Yogyakarta, Indonesia:  Bangladesh, Bhutan,  India, Indonesia, Nepal and Myanmar have a critical shortage of trained health workers. These countries have fewer than 23 health workers (doctors, nurses and midwives) per 10 000 population which is considered the minimum health workforce needed to achieve 80% coverage of essential health interventions. More people lack access to health-care providers in the WHO South-East Asia Region than in WHO’s African Region. 

A recent review of human resources for health conducted in February 2012 revealed that countries with a health workforce crisis have been unable to increase the number of health workers to acceptable numbers. Funding support has not been sufficient to bring
about the desired improvement in these countries.
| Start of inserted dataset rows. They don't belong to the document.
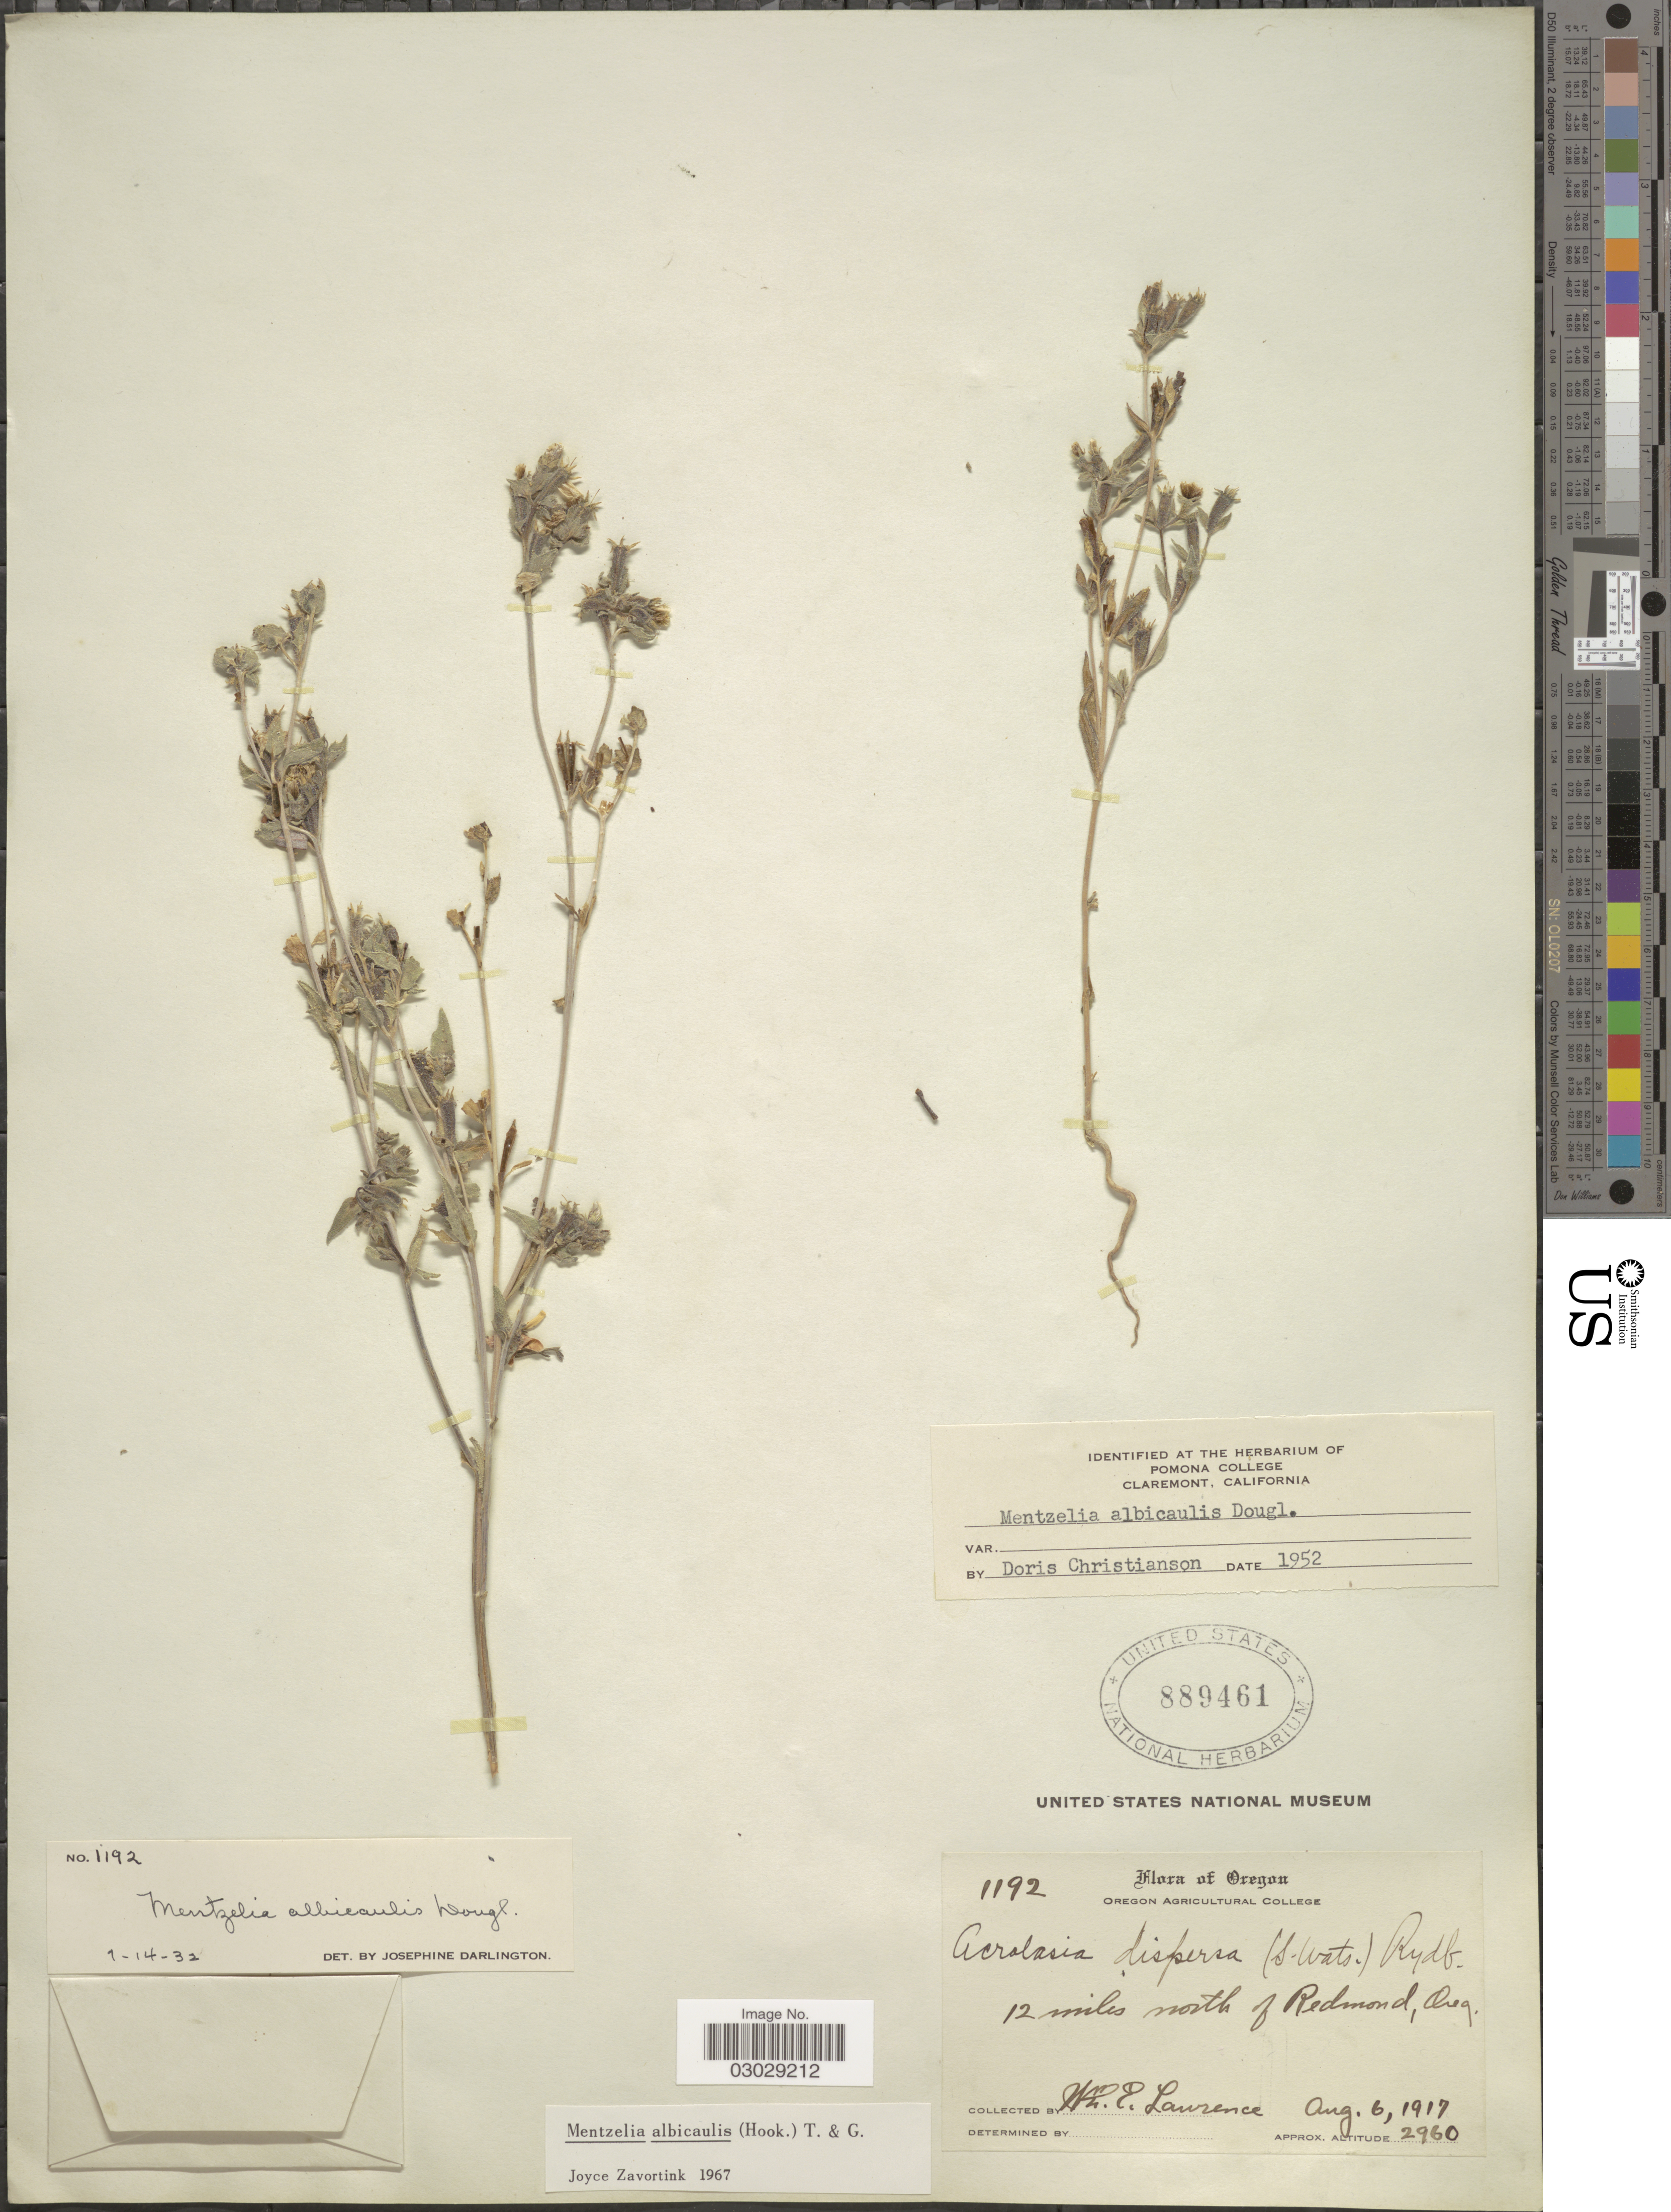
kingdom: Plantae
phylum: Tracheophyta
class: Magnoliopsida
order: Cornales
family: Loasaceae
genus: Mentzelia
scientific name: Mentzelia albicaulis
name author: (Douglas ex Hook.) Douglas ex Torr. & A. Gray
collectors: W. Lawrence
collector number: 1192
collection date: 1917-08-06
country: United States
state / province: Oregon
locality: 12 miles north of Redmond.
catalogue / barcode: US 889461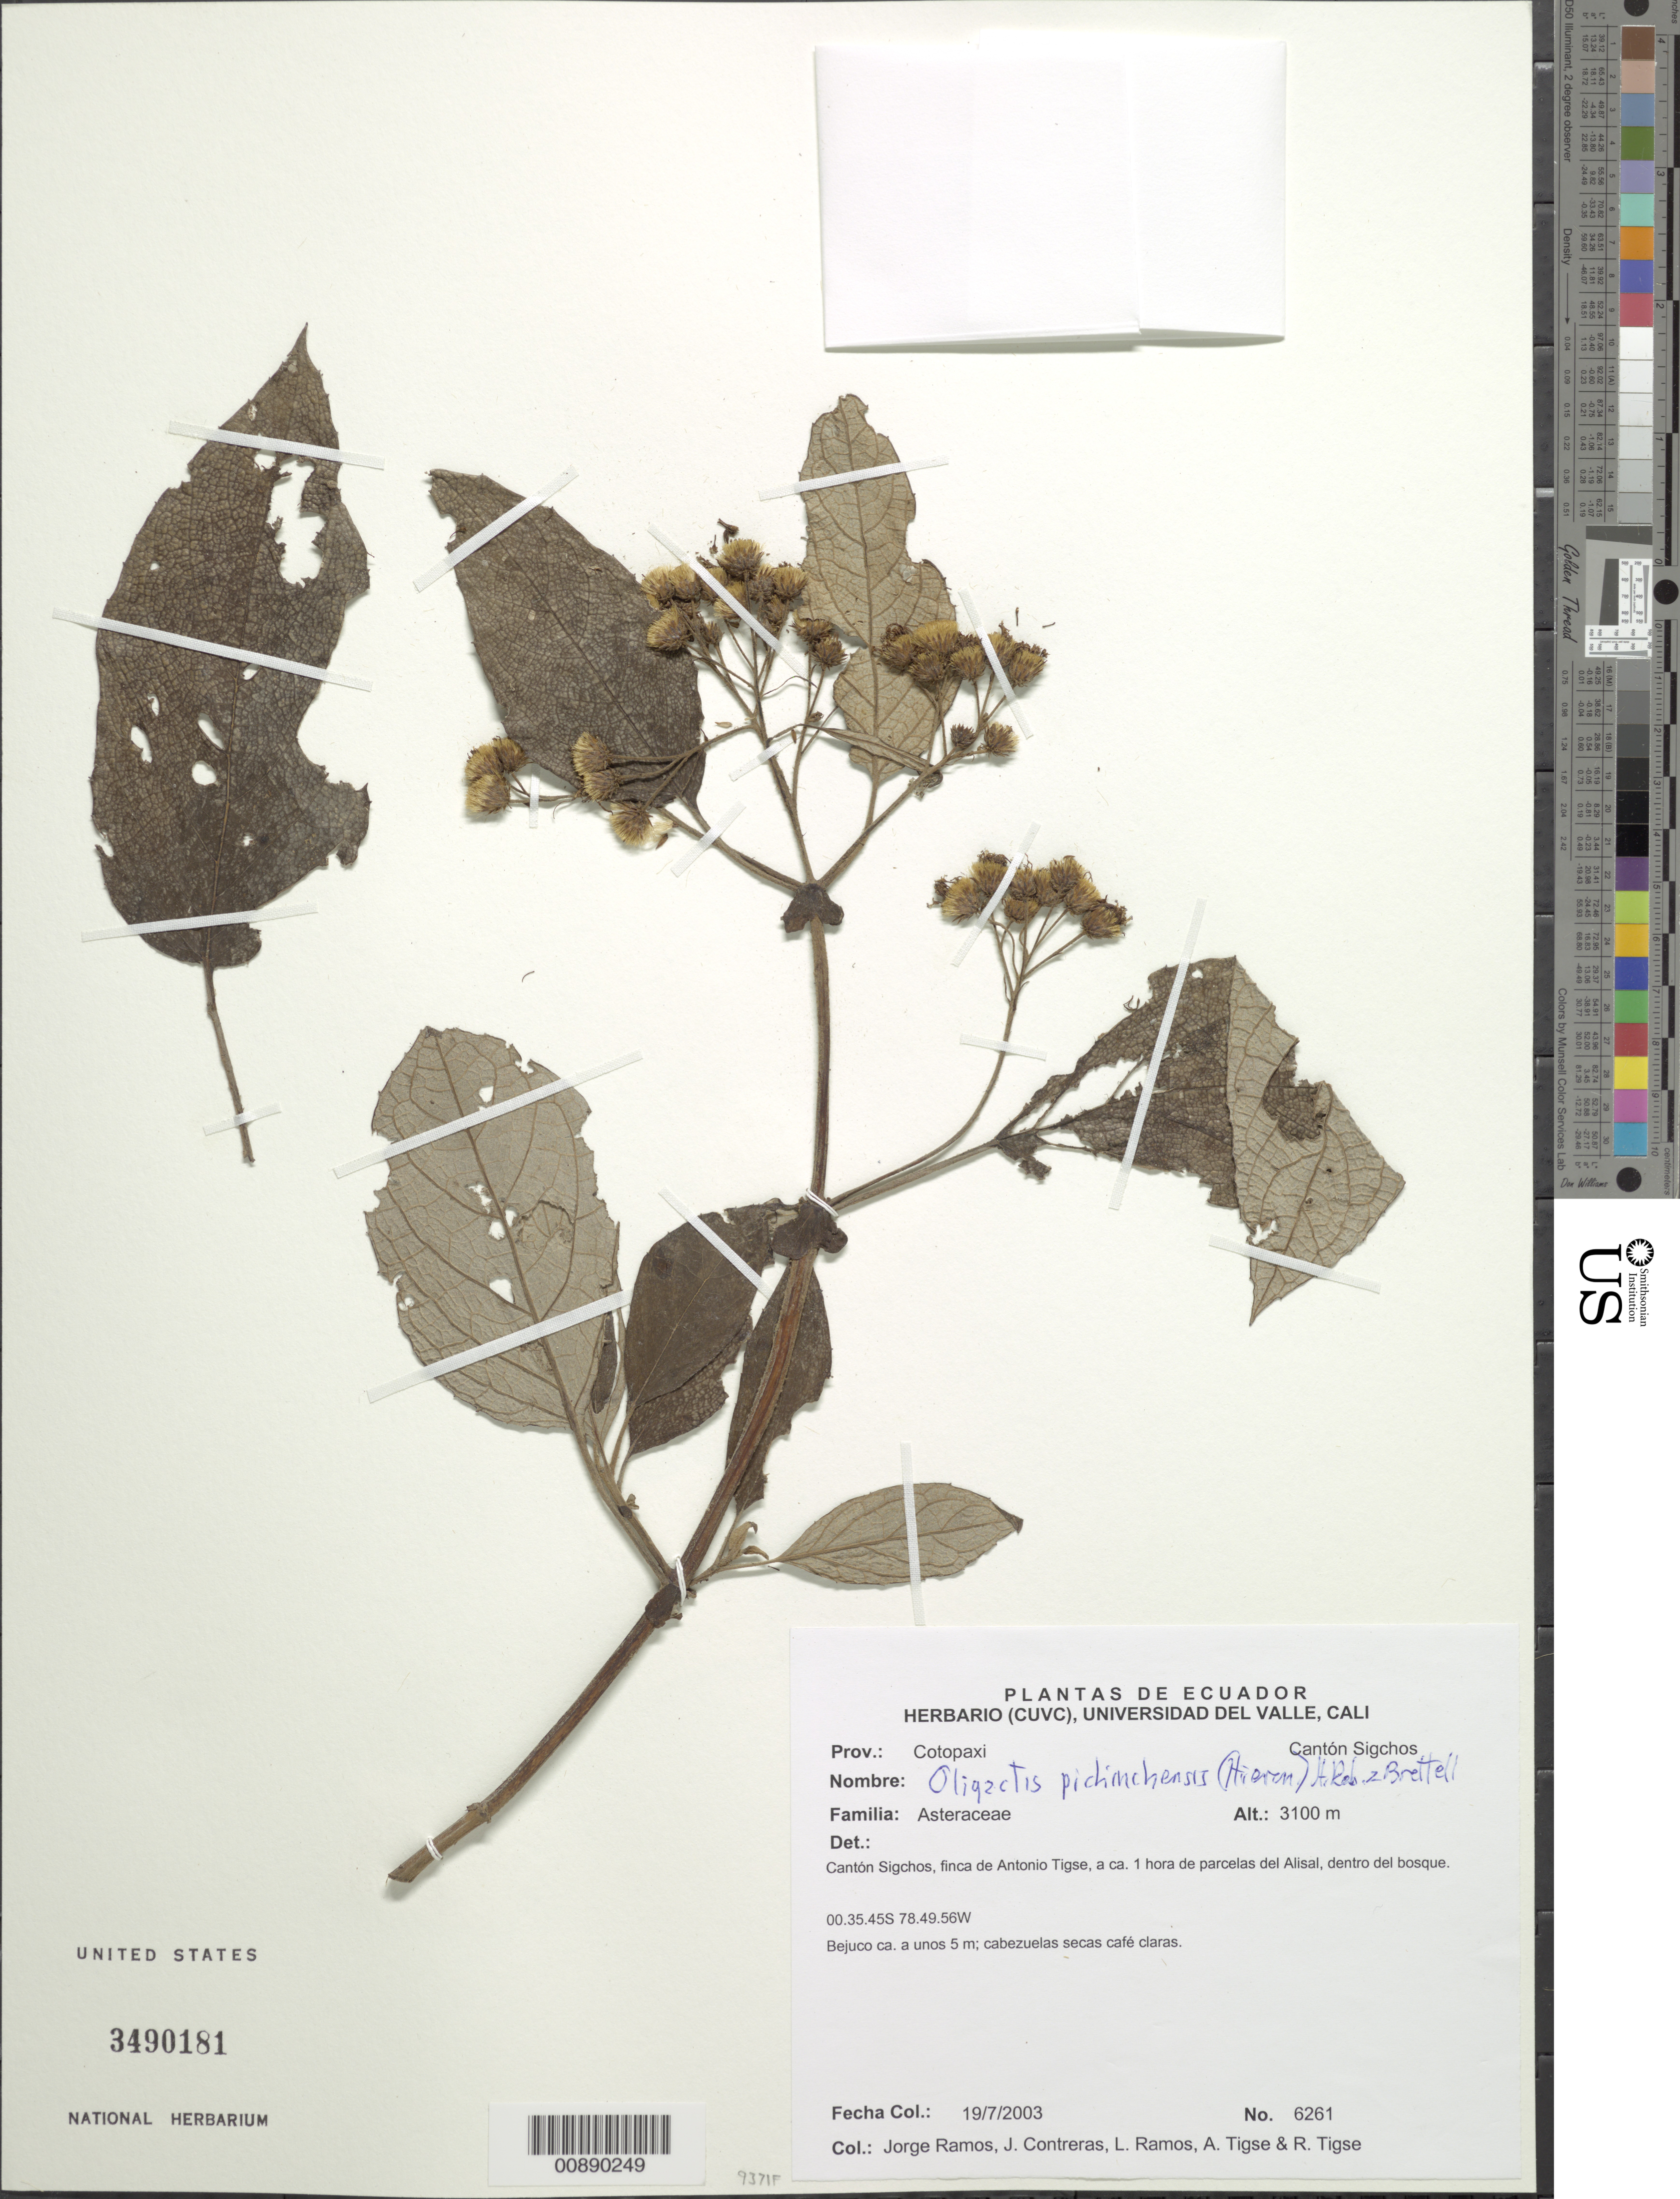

“More than 1 million trained health-care workers are needed in the Region to correct the health workforce deficit” said Dr Samlee Plianbangchang, WHO’s Regional Director for South-East Asia. “Countries in the South-East Asia Region are facing challenges in health workforce production, deployment, utilization, and career development. Migration of staff from rural to urban areas, public to private sector and to other countries is putting a strain on the health systems in the Region” he added.

Efforts in training and educating health workforces are largely fragmented due to limited resources and lack of clear policy directions. There is a need to renew the commitment to and investment in strengthening health workforce training and education.

To achieve universal health coverage countries need a competent and motivated health workforce trained in adequate numbers with the appropriate types and mix of skills.

Community-based health workers are the backbone of primary health care and need to be given special attention. An effective community-based health workforce ensures that essential health interventions reach the unreached.